*** LISTED RECORDS ***
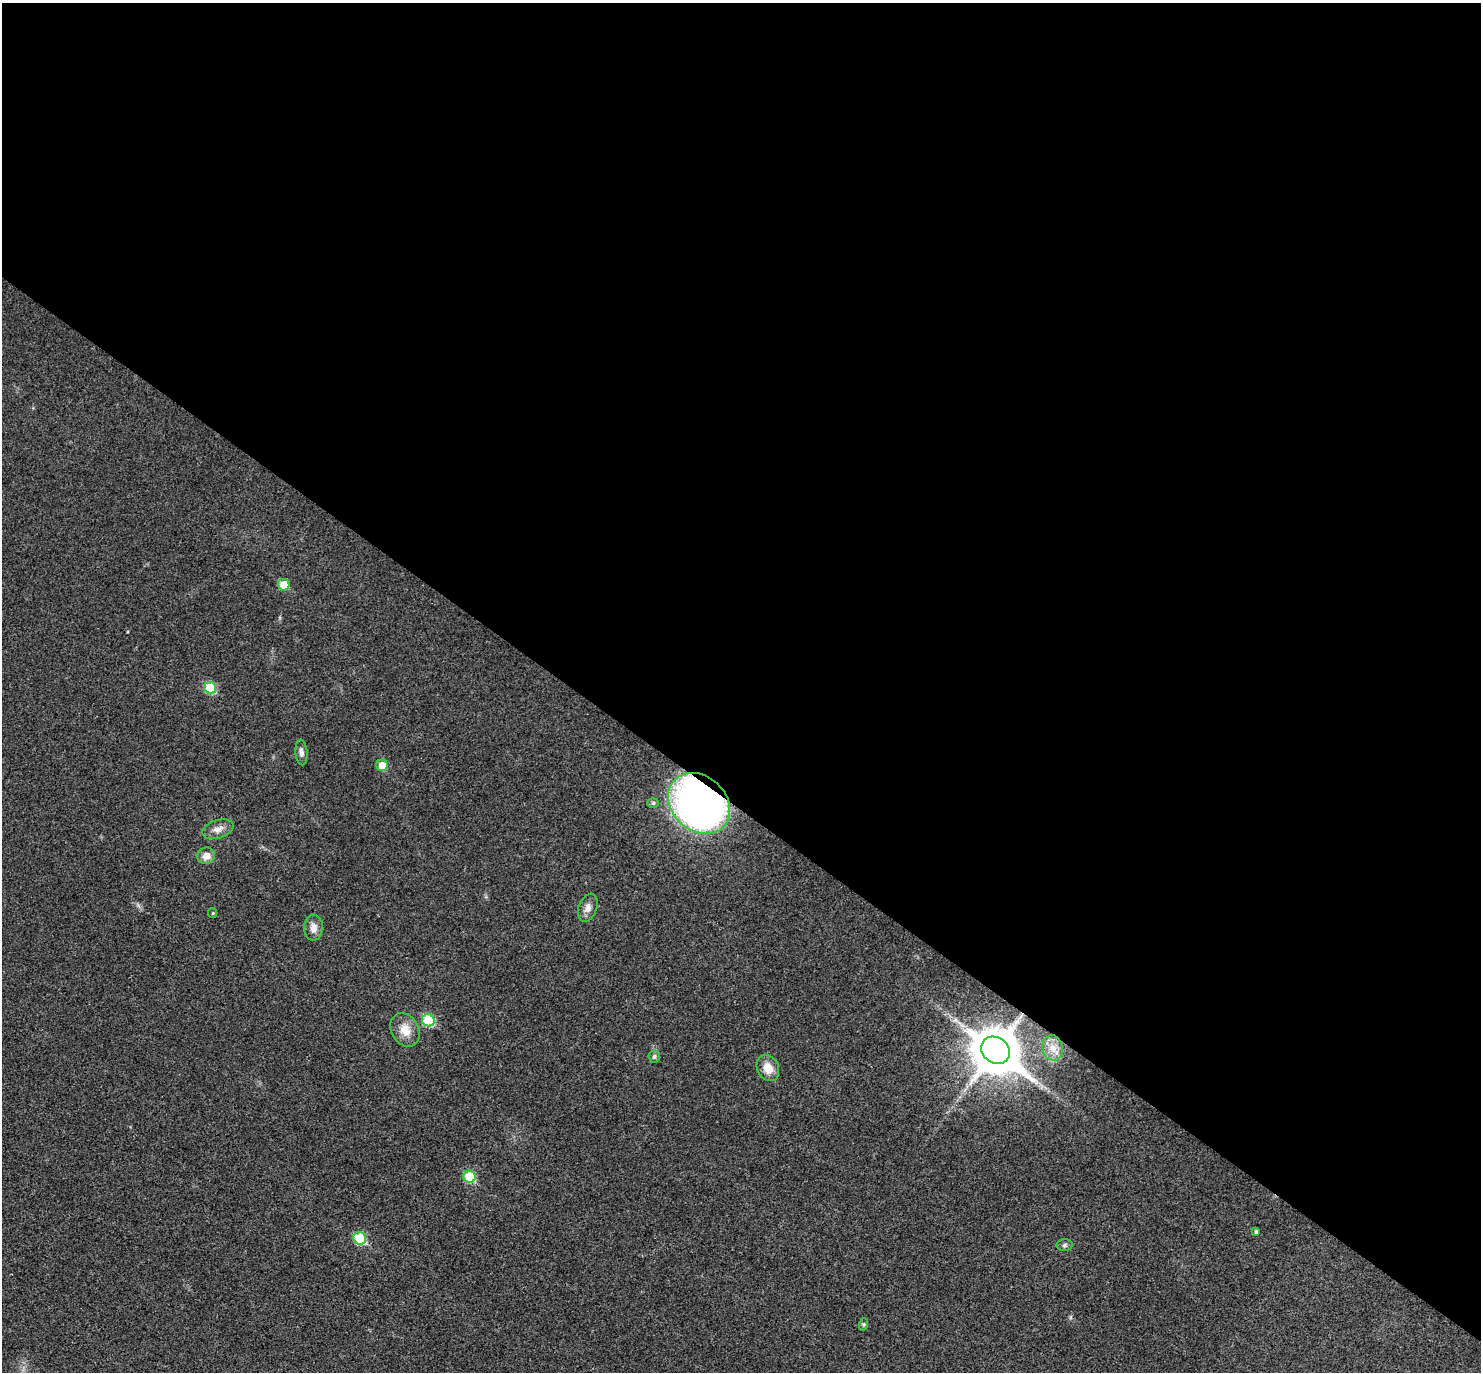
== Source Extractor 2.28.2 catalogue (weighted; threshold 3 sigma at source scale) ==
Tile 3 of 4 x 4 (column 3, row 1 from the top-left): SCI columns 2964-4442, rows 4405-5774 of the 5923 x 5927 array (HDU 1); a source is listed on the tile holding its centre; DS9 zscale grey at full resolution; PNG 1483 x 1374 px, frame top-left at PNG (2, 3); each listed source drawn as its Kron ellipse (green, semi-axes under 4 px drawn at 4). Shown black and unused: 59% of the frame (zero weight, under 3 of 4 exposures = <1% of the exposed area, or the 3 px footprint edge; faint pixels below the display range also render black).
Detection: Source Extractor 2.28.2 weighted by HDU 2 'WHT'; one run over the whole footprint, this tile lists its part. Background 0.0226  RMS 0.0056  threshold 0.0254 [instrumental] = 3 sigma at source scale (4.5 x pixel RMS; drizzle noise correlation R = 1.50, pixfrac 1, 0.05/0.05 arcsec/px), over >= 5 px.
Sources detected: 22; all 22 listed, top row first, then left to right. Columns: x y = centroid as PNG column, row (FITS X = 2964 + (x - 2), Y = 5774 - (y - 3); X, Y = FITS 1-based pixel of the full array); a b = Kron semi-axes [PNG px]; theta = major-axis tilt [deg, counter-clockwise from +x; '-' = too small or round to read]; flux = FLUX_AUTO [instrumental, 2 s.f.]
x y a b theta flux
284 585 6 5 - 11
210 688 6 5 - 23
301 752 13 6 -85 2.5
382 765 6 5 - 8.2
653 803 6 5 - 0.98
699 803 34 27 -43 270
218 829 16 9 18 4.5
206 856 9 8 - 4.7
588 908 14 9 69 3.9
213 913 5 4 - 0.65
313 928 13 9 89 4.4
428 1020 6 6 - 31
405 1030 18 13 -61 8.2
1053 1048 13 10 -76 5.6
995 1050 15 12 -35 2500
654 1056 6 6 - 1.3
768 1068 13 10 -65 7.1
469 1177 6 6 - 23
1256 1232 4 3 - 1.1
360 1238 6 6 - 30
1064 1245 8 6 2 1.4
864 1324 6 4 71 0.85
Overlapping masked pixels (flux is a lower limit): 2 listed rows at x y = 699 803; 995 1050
***
## GOAL
Please copy all of the material above line for line without changing anything, but leave the pictures out of your answer.

## ANSWER TO THIS PROBLEM
== Source Extractor 2.28.2 catalogue (weighted; threshold 3 sigma at source scale) ==
Tile 3 of 4 x 4 (column 3, row 1 from the top-left): SCI columns 2964-4442, rows 4405-5774 of the 5923 x 5927 array (HDU 1); a source is listed on the tile holding its centre; DS9 zscale grey at full resolution; PNG 1483 x 1374 px, frame top-left at PNG (2, 3); each listed source drawn as its Kron ellipse (green, semi-axes under 4 px drawn at 4). Shown black and unused: 59% of the frame (zero weight, under 3 of 4 exposures = <1% of the exposed area, or the 3 px footprint edge; faint pixels below the display range also render black).
Detection: Source Extractor 2.28.2 weighted by HDU 2 'WHT'; one run over the whole footprint, this tile lists its part. Background 0.0226  RMS 0.0056  threshold 0.0254 [instrumental] = 3 sigma at source scale (4.5 x pixel RMS; drizzle noise correlation R = 1.50, pixfrac 1, 0.05/0.05 arcsec/px), over >= 5 px.
Sources detected: 22; all 22 listed, top row first, then left to right. Columns: x y = centroid as PNG column, row (FITS X = 2964 + (x - 2), Y = 5774 - (y - 3); X, Y = FITS 1-based pixel of the full array); a b = Kron semi-axes [PNG px]; theta = major-axis tilt [deg, counter-clockwise from +x; '-' = too small or round to read]; flux = FLUX_AUTO [instrumental, 2 s.f.]
x y a b theta flux
284 585 6 5 - 11
210 688 6 5 - 23
301 752 13 6 -85 2.5
382 765 6 5 - 8.2
653 803 6 5 - 0.98
699 803 34 27 -43 270
218 829 16 9 18 4.5
206 856 9 8 - 4.7
588 908 14 9 69 3.9
213 913 5 4 - 0.65
313 928 13 9 89 4.4
428 1020 6 6 - 31
405 1030 18 13 -61 8.2
1053 1048 13 10 -76 5.6
995 1050 15 12 -35 2500
654 1056 6 6 - 1.3
768 1068 13 10 -65 7.1
469 1177 6 6 - 23
1256 1232 4 3 - 1.1
360 1238 6 6 - 30
1064 1245 8 6 2 1.4
864 1324 6 4 71 0.85
Overlapping masked pixels (flux is a lower limit): 2 listed rows at x y = 699 803; 995 1050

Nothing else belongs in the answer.